From a review of a novel:—
"Joan is pretty, and Stewart Austen ... asks her to marry him. Joan refuses indignantly on the ground that his views and conduct are opposed to those which as a member of a Suffrage Society she is pledged to eradicate."—The Saturday Westminster.
Why the lady should resent her lover's endorsement of her own opinions is just one of those things that no fellah (unless he is a reviewer) can understand.
"Besides being Paul Von Hindenburg's second self, Ludendorff is the transportation expert of the Central Powers.
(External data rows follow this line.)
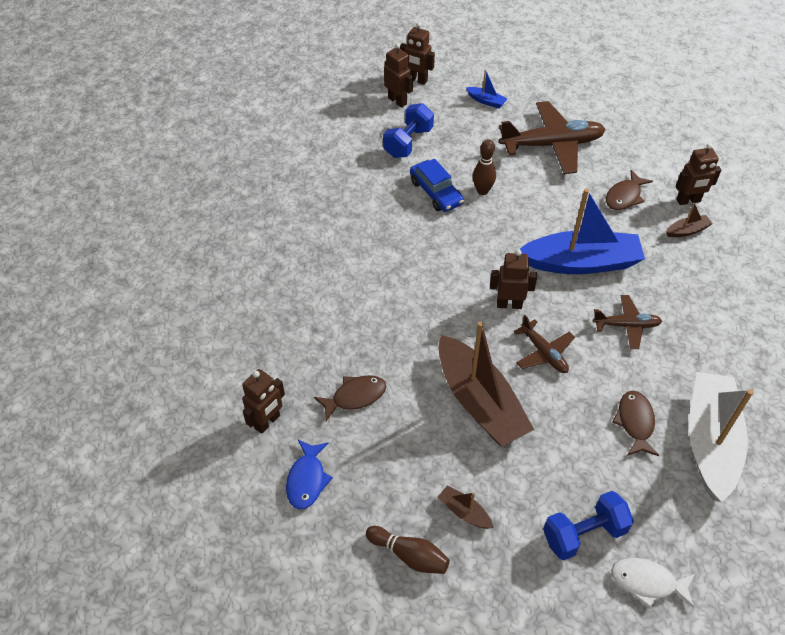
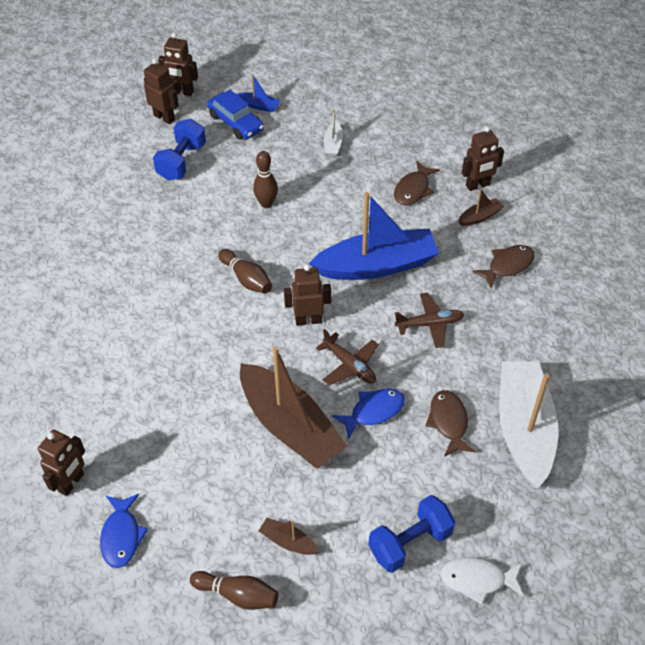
camera: 10 degrees left, 0 degrees up
brown fish [314,375,386,421] -> brown fish moved to [472,245,534,289]
blue car [410,159,464,212] -> blue car moved to [207,89,264,140]
brown plane [499,101,606,174] -> white boat [324,110,343,157]
none -> brown bowling pin [218,249,272,294]
none -> blue fish [332,389,405,439]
He was ordered to go to the industrial cities along the Rhine and the Rhone rivers."—Evening Paper.
It is a pity that the second part of this enterprise had for geographical reasons to be abandoned, for we understand that Lyons would have given him a particularly warm reception.
"The Canadian Club gave a luncheon to-day in honour of the Canadian Highlanders, who have been a picturesque feature of the British recruiting week in New York....
"An exciting incident occurred during the luncheon, when two German waiters were ejected from the room. The Highlanders now go to Chicago to make a similar demonstration."—Morning Paper.
As nothing more has been heard of the matter, it is supposed that the Germans in Chicago prudently refused to wait for them.